Intuitive Surgical (ISRG)
The second long-term stock on our list is Intuitive Surgical (NASDAQ:ISRG). Most InvestorPlace.com readers would know that the firm dominates the robotic surgery market with its well-known “da Vinci Surgical System.”
This technology is vital because it helps surgeons perform minimally invasive surgeries with significant health and cost advantages over traditional open surgeries. In turn, the company boasts almost 80% market share in the robotic surgery market.
Intuitive announced Q4 2021 results on Jan. 20. During the period, revenue jumped 17% YOY to $1.55 billion. Also, non-GAAP net income came in at $477 million, or $1.30 per diluted share. This is an improvement from $434 million in the prior-year quarter. Lastly, the company ended the year with $8.6 billion in cash, equivalents, and investments.
Over the past two years, the pandemic has had a negative impact on the number of elective surgeries completed. And in recent months, we have seen a resurgence of Covid-19 numbers that have impacted procedures once again. However, the installed base of da Vinci systems grew 12% YOY to 6,730. And worldwide, da Vinci procedures increased around 19% YOY during the period.

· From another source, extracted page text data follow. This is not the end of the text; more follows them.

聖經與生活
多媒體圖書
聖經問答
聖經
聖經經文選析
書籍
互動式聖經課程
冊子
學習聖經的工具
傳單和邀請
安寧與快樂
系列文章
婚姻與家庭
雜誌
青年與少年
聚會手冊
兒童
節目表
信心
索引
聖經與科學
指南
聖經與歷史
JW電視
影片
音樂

Overall, the robotic surgery market enjoys low penetration worldwide despite its benefits. And Wall Street expects growth in overseas markets to increase in future years.
Looking back, ISRG stock is up 20% over the past year. However, it has declined almost 17% year-to-date (YTD). That said, shares command a premium at 60 times forward earnings and 19.4 times trailing sales. Meanwhile, the 12-month median price forecast for Intuitive stock stands at $340 per share.
Safe Long-Term Stocks: Mastercard (MA)
The final long-term stock to own is Mastercard (NYSE:MA), or the second-largest payments processing company worldwide. Via its well-known credit card brands –MasterCard, Maestro and Cirrus — it facilitates transactions for consumers and institutions.
Mastercard released Q4 2021 results on Jan. 27. The firm said its revenue increased 27% YOY to $5.22 billion. Meanwhile, adjusted net income came in at $2.3 billion, or $2.35 per diluted share, up 41% from $1.6 billion in the prior-year quarter. Additionally, cash and equivalents ended the quarter at $7.4 billion.
Analysts point out that Mastercard could be a resilient stock in recessions, as it doesn’t extend credit directly to customers. Instead, the company generates revenue primarily from swipe fees from merchants and users.
For example, the total number of transactions Mastercard’s networks processed in the fourth quarter increased by 27% YOY. Meanwhile, the profit margin remained high at 46% due to Mastercard’s enormous scale and little overhead cost. Moreover, the company boasts a breathtaking 124% return on equity.
Collectively, MA stock is up about 1.8% so far in 2022 but returned 10.6% over the past month. Shares trade at 35 times forward earnings and 19.1 times trailing sales. Finally, the 12-month median price forecast for Mastercard stock stands at $433 per share.
On the date of publication, Tezcan Gecgil did not have (either directly or indirectly) any positions in the securities mentioned in this article. The opinions expressed in this article are those of the writer, subject to the InvestorPlace.com Publishing Guidelines.